_Study text_:
=== Section Start ===

Oh how I love beans! Kidneys, pinto’s black, white, cranberry, garbanzo and so many more I don’t have time to mention. They’re cheap, versatile, (did I mention musical?) and nutritious. Mixed with a grain you have a complete protein. What could be better?
Beans are a staple food in our home. They are actually one of those foods we can buy organic almost as inexpensively as non-organic. We belong to a very local buying club that orders from Country Life Natural Foods. Their prices are great. We can buy a variety of dried beans for $1.10-$1.35/lb. You can also find them fairly inexpensively in the bulk section of many health food stores. So, if you’re trying to buy organic and want to save money in the process choose dried beans over canned.
“Wait!” you say, “They take too long to cook and I don’t think that far ahead!”. Either do I. I’m great at whipping something up out of whatever I can find, (even weeds or berries from the backyard). Forethought and food, however, do not often go hand in hand for me. So here is what I do to have ready-made beans on hand for any occasion, (and what an occasion it will be!)
Now, before I start you should know that there is all sorts of controversy over how to correctly cook beans. Soak or not soak? Use the soaking water or throw it out? Salt the water or leave the salt until later? I say, they’re BEANS for pete’s sake. If you want to get some expert advice on bean prep go to the Central Bean Co. I guess that’s all I have to say about that. Anyway, onward.

=== Section End ===

_Information given_:
=== Section Start ===

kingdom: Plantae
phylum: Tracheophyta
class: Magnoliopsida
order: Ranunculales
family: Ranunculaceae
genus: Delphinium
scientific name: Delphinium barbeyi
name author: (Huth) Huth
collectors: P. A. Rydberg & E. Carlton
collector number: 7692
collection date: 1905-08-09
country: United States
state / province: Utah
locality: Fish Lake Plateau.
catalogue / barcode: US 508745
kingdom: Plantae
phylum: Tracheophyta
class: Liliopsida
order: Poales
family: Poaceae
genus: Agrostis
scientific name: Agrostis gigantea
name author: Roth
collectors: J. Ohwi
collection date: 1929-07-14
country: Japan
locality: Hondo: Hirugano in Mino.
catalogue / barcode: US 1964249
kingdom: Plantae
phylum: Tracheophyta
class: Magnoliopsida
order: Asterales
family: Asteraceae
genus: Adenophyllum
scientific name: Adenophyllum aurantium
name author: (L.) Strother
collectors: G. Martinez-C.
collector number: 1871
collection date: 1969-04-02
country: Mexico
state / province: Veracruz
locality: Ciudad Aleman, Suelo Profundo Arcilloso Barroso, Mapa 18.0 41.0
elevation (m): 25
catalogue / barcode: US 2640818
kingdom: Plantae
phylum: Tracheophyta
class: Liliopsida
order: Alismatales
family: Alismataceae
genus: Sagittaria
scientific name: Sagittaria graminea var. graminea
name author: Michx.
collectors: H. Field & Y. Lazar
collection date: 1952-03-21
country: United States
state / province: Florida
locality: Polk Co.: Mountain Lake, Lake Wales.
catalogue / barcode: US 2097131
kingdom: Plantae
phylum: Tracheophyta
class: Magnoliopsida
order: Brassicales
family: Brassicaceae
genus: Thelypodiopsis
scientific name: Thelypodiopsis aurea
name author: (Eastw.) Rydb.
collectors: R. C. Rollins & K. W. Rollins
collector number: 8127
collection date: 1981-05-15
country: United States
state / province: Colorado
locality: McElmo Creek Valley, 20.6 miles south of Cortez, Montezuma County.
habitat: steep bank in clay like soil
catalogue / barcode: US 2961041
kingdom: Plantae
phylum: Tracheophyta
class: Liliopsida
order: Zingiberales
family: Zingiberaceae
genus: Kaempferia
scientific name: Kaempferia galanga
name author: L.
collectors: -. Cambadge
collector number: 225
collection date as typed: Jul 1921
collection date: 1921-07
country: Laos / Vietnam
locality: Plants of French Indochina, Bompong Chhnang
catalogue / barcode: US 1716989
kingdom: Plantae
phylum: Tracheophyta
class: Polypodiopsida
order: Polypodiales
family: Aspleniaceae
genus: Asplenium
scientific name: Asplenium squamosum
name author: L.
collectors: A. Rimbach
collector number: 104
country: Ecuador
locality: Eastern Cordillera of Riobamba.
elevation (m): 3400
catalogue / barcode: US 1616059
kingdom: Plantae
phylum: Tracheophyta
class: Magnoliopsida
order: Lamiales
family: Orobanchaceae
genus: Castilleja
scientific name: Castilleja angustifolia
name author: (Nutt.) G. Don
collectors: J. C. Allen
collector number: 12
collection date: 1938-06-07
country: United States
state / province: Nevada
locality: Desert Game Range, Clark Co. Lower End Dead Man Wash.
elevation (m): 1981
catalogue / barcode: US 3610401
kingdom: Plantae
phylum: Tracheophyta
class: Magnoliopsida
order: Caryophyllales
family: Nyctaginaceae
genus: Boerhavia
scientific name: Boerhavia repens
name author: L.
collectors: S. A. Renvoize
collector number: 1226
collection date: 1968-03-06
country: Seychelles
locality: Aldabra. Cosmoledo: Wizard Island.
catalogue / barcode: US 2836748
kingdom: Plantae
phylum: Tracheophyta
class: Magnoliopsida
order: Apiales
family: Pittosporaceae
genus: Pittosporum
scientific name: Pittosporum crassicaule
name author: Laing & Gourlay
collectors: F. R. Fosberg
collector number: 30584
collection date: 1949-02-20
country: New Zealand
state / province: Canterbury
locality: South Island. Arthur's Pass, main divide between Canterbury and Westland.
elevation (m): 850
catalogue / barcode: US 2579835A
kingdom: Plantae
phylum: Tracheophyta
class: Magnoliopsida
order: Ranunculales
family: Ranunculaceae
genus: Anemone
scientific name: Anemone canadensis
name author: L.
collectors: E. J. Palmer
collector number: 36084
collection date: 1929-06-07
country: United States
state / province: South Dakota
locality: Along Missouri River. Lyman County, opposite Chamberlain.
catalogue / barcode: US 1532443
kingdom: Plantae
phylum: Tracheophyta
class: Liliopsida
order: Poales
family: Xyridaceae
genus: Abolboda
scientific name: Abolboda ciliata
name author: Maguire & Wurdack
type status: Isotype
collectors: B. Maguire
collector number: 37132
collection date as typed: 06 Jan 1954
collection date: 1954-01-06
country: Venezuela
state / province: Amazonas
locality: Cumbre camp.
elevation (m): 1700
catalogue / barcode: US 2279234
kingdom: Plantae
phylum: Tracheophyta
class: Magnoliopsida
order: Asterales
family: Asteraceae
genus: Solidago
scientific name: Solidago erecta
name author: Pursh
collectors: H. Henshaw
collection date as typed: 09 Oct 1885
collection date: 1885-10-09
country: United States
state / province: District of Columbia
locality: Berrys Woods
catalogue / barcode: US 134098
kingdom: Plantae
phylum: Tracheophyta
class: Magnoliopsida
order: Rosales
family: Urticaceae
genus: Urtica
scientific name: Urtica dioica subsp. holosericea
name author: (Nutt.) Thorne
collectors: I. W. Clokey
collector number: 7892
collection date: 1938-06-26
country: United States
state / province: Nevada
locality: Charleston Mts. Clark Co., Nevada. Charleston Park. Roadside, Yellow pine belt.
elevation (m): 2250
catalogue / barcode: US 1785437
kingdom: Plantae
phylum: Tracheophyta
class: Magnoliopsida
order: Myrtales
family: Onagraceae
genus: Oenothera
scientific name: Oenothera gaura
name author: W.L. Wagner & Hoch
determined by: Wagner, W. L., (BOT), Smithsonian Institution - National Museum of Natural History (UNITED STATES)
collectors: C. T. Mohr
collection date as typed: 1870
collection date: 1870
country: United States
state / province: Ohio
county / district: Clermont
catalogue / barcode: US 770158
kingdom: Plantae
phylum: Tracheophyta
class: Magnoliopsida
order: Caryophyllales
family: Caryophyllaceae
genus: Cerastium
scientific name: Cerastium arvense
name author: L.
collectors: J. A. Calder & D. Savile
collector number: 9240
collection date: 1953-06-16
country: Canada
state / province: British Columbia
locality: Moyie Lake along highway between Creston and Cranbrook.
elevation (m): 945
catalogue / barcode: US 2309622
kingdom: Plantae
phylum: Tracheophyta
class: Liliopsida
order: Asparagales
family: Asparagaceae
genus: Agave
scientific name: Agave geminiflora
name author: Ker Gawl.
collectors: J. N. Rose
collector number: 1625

=== Section End ===

From the piece about beans, output the passage that begins at the words "Oh how I love" and stops after "beans over canned.", copied word for word. The records are separate material with no connection to the piece about beans.

Oh how I love beans! Kidneys, pinto’s black, white, cranberry, garbanzo and so many more I don’t have time to mention. They’re cheap, versatile, (did I mention musical?) and nutritious. Mixed with a grain you have a complete protein. What could be better?
Beans are a staple food in our home. They are actually one of those foods we can buy organic almost as inexpensively as non-organic. We belong to a very local buying club that orders from Country Life Natural Foods. Their prices are great. We can buy a variety of dried beans for $1.10-$1.35/lb. You can also find them fairly inexpensively in the bulk section of many health food stores. So, if you’re trying to buy organic and want to save money in the process choose dried beans over canned.